Seeing Machiavelli through Villari

From 1877 until 1882, Pasquale Villari wrote the four volumes of what is still considered one of the definitive biographies of Machiavelli. It is also an examination of the cultural context in which Machiavelli lived and wrote. The work was dedicated to, and quickly translated into English by his wife, Linda Villari, between 1878-1883, and eagerly consumed by anglophone audiences (later translations and editions, like the one shown here, appeared into the early 20th century).

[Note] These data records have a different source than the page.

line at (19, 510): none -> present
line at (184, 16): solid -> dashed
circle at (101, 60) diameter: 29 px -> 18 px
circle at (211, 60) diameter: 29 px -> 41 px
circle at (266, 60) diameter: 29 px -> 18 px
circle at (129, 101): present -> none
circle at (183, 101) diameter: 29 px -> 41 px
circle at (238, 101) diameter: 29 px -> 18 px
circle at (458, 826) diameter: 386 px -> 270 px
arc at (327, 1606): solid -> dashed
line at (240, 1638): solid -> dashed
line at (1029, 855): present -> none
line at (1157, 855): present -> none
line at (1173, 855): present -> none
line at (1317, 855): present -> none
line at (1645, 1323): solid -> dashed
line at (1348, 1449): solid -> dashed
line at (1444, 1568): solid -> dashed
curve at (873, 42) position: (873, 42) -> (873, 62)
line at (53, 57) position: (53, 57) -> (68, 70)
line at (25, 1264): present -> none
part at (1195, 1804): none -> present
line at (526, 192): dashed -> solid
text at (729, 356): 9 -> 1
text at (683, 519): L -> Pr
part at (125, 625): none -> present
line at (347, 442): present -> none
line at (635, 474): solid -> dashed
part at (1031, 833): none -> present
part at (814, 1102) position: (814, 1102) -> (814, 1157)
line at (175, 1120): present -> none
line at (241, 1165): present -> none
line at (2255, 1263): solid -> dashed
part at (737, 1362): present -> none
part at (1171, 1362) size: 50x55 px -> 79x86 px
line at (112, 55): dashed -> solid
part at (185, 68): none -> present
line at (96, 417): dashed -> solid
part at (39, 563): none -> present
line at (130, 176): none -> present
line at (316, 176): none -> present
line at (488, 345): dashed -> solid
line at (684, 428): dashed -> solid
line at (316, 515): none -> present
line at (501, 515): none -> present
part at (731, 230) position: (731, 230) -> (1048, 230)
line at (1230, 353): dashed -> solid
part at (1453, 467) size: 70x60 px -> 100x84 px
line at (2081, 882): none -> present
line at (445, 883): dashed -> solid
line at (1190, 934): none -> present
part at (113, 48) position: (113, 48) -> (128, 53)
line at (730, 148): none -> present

Villari's explains his choice of Machiavelli as a subject worthy of study in the preface to the work, arguing that 

"The Middle Ages had no idea of the modern State, of which the Renaissance laid the first stone, no idea of the science of politics. Theoretically, the Middle Ages admitted no difference between the conduct of the individual and of public life...The Renaissance, on the contrary, recognized, and even exaggerated this difference; Machiavelli tried to formulate it scientifically, and, by force of his new method founded political science." English edition, London: T.Fisher Unwin, 1892, vii.

This project will examine some of the factors which influenced Villari as he wrote his ground-breaking biography. Among these were the new approaches toward Modern History adopted by scholars and politicians in England, the personal connections between supporters of Italian unification and British intellectual elites, and the political actions undertaken by Villari at the same moment he was researching and writing his work on Machiavelli.